Some Thoughts

So, it’s morning now. I’m at work – it’s 8:45 am and I’ve been at the Desk for a little over an hour.

I find myself a little restless. Everything in my life is going so beautifully and so well; I am happier and more serene than I’ve ever been. And yet, I continue to feel a little too happy, a little too at ease. My theory is that as the stress of the year begins to disappear, I am unaccustomed to my newfound relaxation.

On a micro level, I get to feeling guilty. I shouldn’t be having all this free time to fart around on the Internet, right? I should be working, doing something productive… right?

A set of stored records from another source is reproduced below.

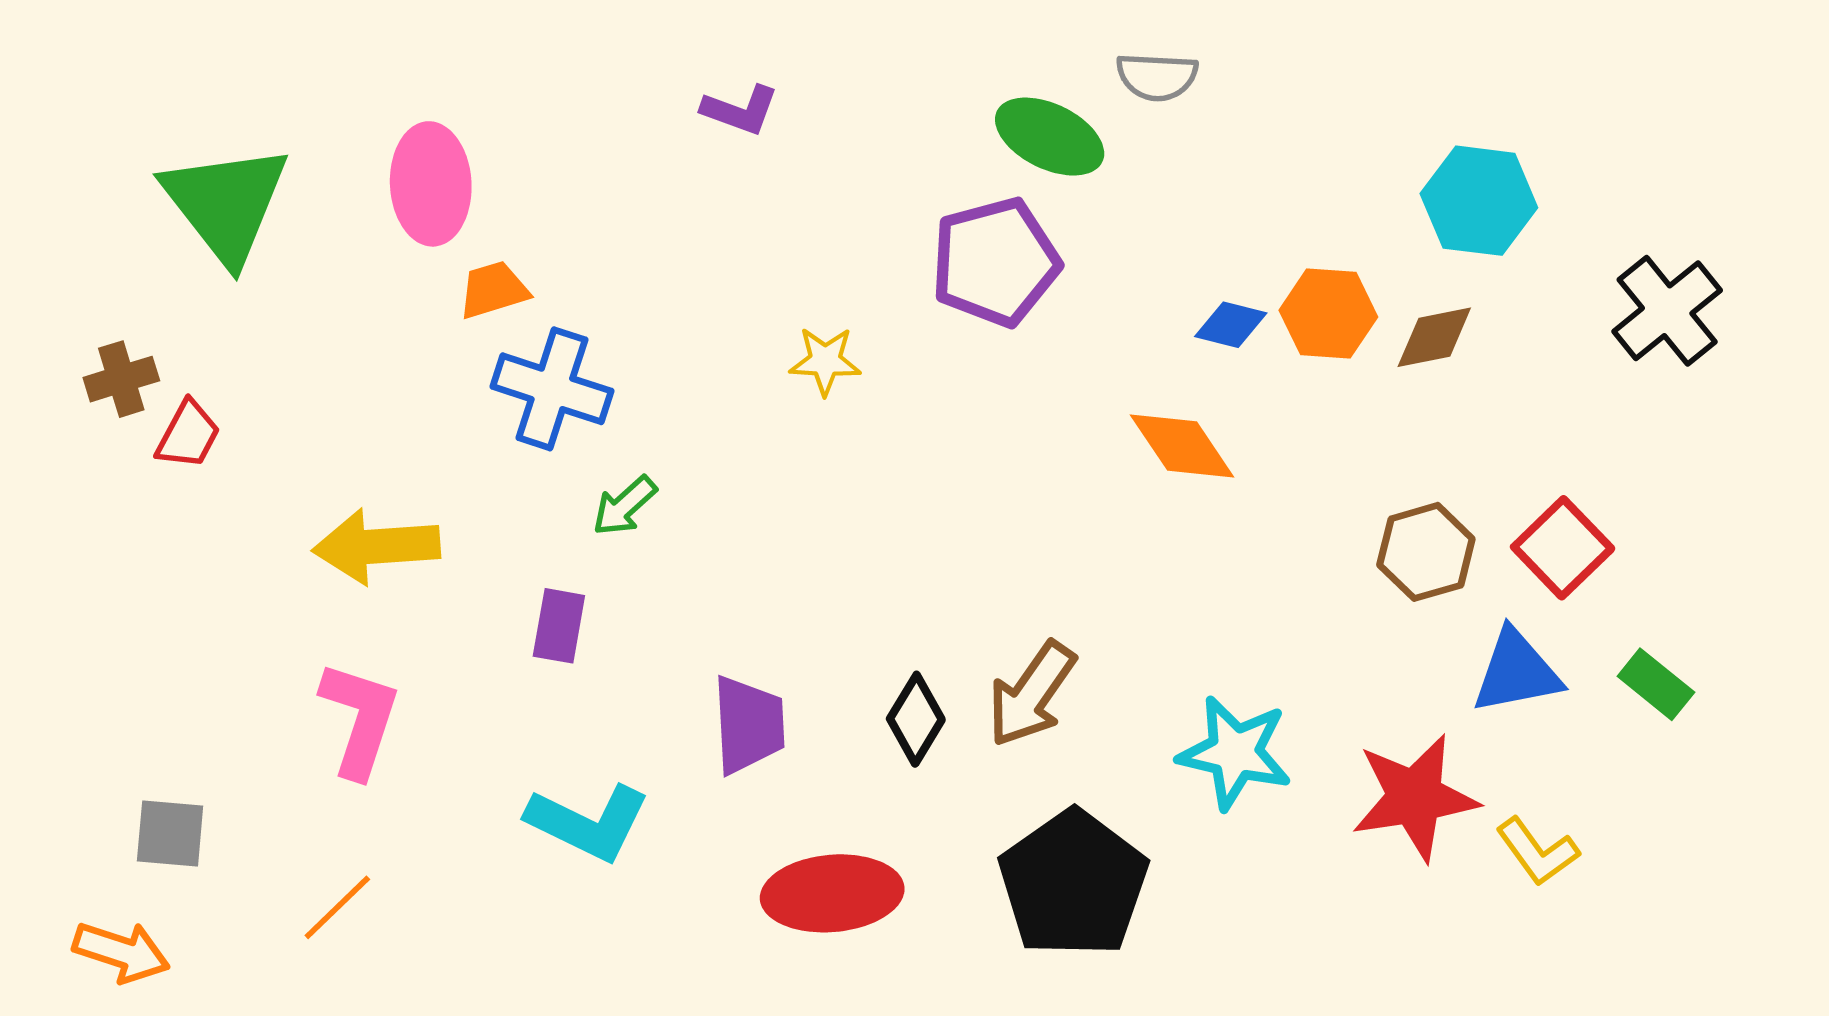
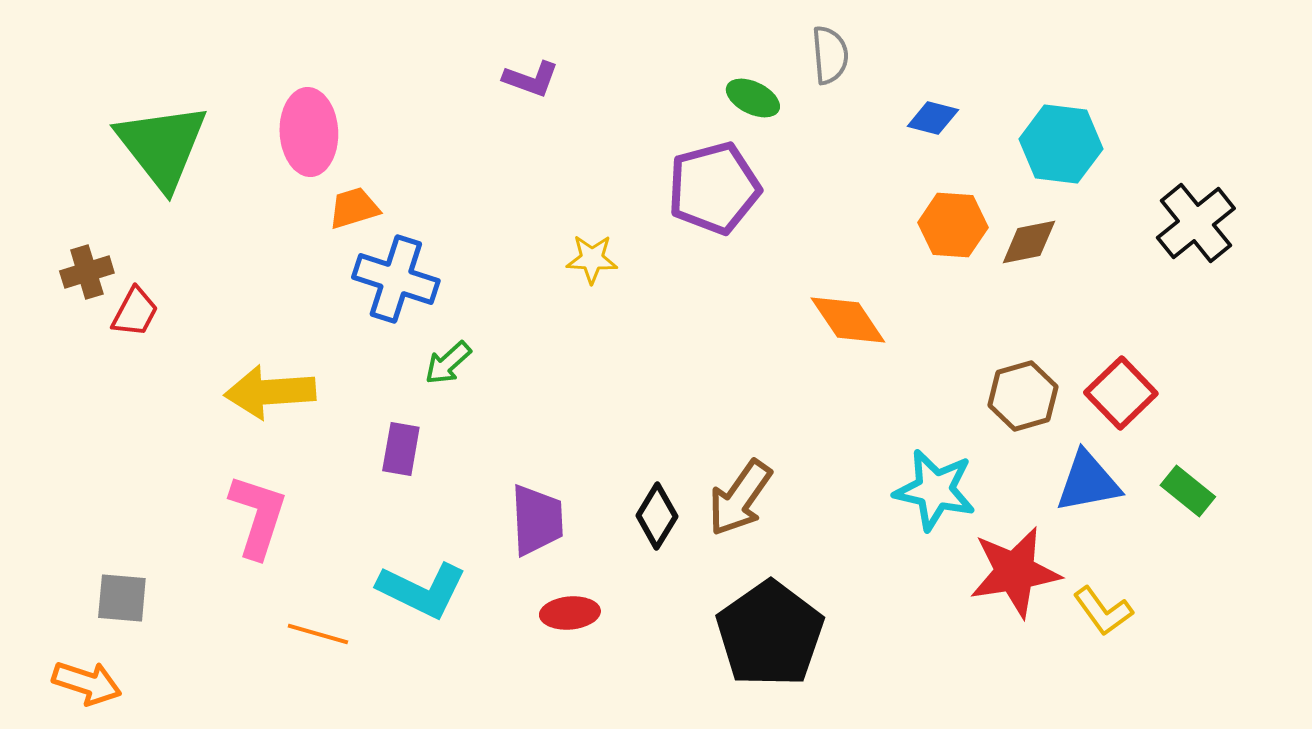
gray semicircle: (1157, 77) -> (830, 55), turned -98
green ellipse: (1050, 137) -> (753, 98), size x0.7
blue diamond: (1231, 325) -> (933, 118), moved
cyan star: (1235, 753) -> (935, 490), moved
red ellipse: (832, 893) -> (570, 613), moved, size x0.6
orange line: (337, 907) -> (318, 634), moved, turned 60

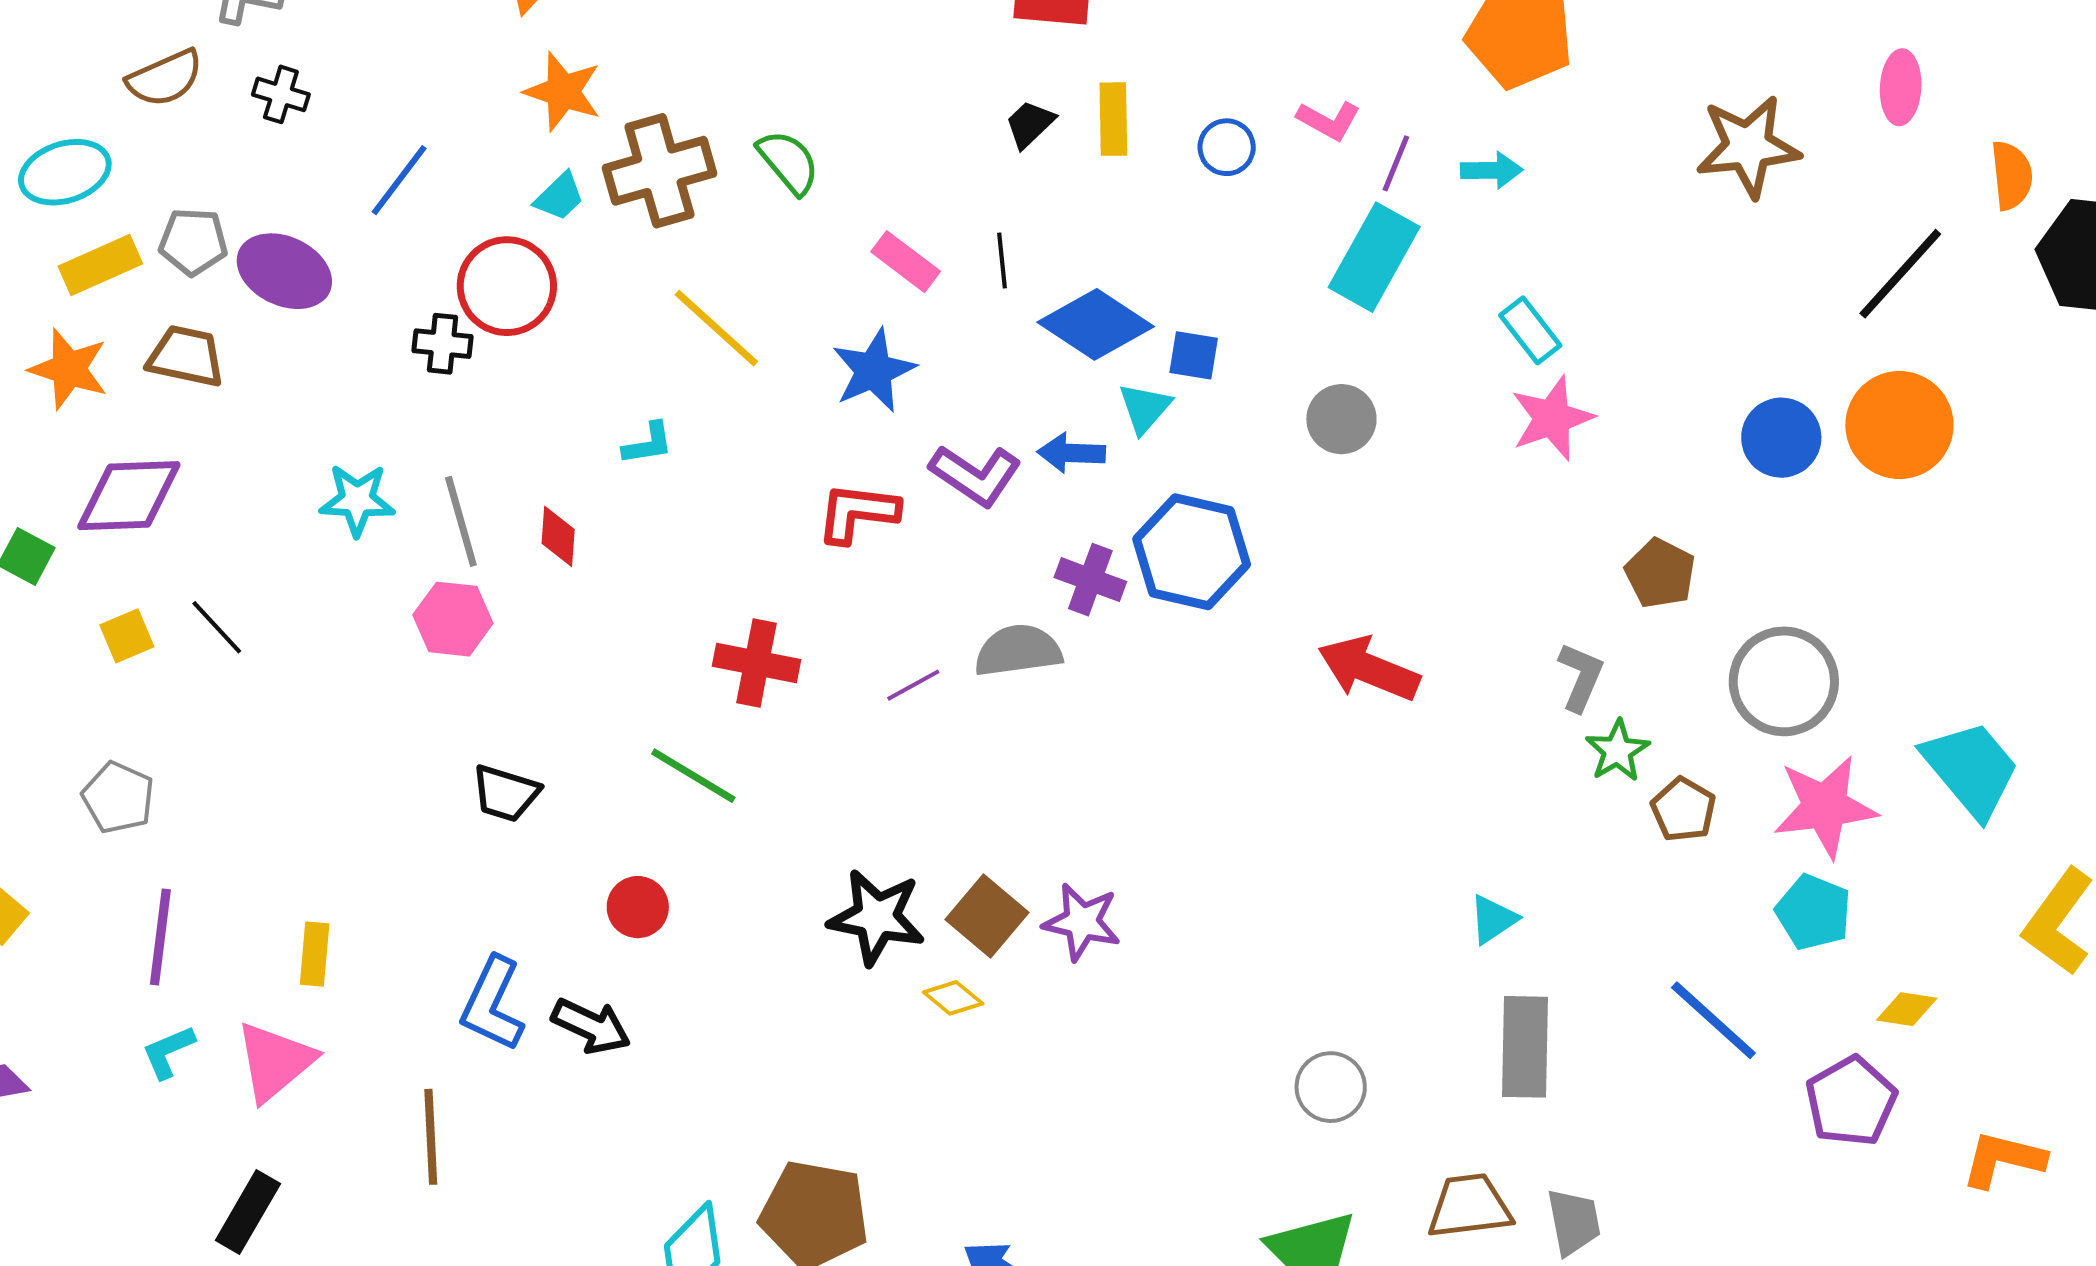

Right? Of course that’s bullshit – if I have nothing better to do at the moment, then I have nothing better to do –  but it still makes me feel a little uneasy.

On a macro level, it’s even more confusing. I get to feeling bored. I feel like I need to screw something up, add some stress into my life, mess up my life in some way. I feel like something isn’t right unless I’ve got something to deal with.

I talked to Chris about it, and he helped me put into perspective. On a narrow level, I’m only going to have this free time for a little while, so it’s perfectly okay to enjoy it while it lasts. It won’t last forever, and soon, I’ll be back to the grind; better enjoy it while I can! And on a broader level, maybe I should think about why I get to feeling bored. Spending time with Chris is an amazing shot of energy, but what else can I do to add passion to my life? It doesn’t have to be negative stress; it can be positive, too! So what can I do to get more out of the rest of my life?

See, this is why I love my life and I love who I’m with. Everything I can tell him I’m feeling is perfectly valid, and he is infinitely patient. He’s perfectly willing to just sit down, listen to me, and talk it out with me. Feeling guilty? Let it go. Feeling bored? Okay, how come? What can we do to fix it? Never once has he belittled me or ignored me, and never once has he avoided conversations. He’s a gift, that’s for sure!

Anyway, here’s some ideas I had:

– In the short term, I’m going to enjoy these few days while I can. Take it nice and slow, spend time taking care of myself, and devote myself to relaxing and studying. Like I said, it’s not going to last, so why not take advantage of it when I can? As long as I continue to maintain my studies, there’s no need to feel guilty every time I get a few minutes to relax.

– In the long term, here are some things I can do to add more spice into my life (besides work, research, and the occasional summer involvement): Work on investigating Judaism. Work on cooking and gardening. Learn to make sushi. Read and write more! Explore more multifaith ideas – especially the idea of fully-fledged interfaith weekend festival. Work on developing my courses such that I can take Hebrew my senior year. Plan my WEDDING! Plan post-bac and grad school. Keep in touch more often with friends and family. Go out on a limb, and do one thing every day that scares me.

“Be happy for this moment; this moment is your life!”